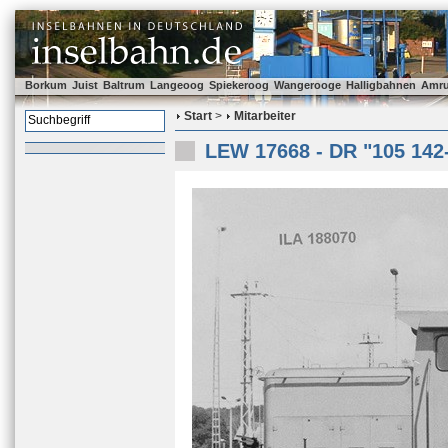
Borkum
Juist
Baltrum
Langeoog
Spiekeroog
Wangerooge
Halligbahnen
Amr
Start
>
Mitarbeiter
LEW 17668 - DR "105 142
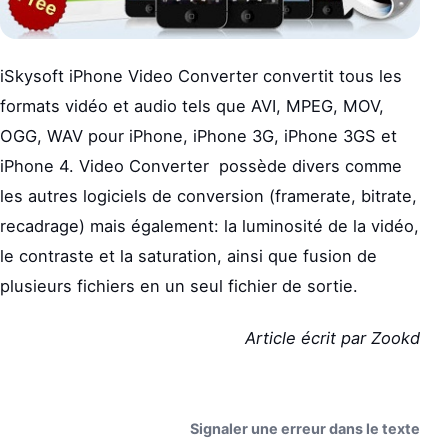
iSkysoft iPhone Video Converter convertit tous les
formats vidéo et audio tels que AVI, MPEG, MOV,
OGG, WAV pour iPhone, iPhone 3G, iPhone 3GS et
iPhone 4. Video Converter possède divers comme
les autres logiciels de conversion (framerate, bitrate,
recadrage) mais également: la luminosité de la vidéo,
le contraste et la saturation, ainsi que fusion de
plusieurs fichiers en un seul fichier de sortie.
Article écrit par Zookd
Signaler une erreur dans le texte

JOB: Copy every line in the entries above that has the string "Converter" in it.

EXERCISE SOLUTION:
iSkysoft iPhone Video Converter convertit tous les
iPhone 4. Video Converter possède divers comme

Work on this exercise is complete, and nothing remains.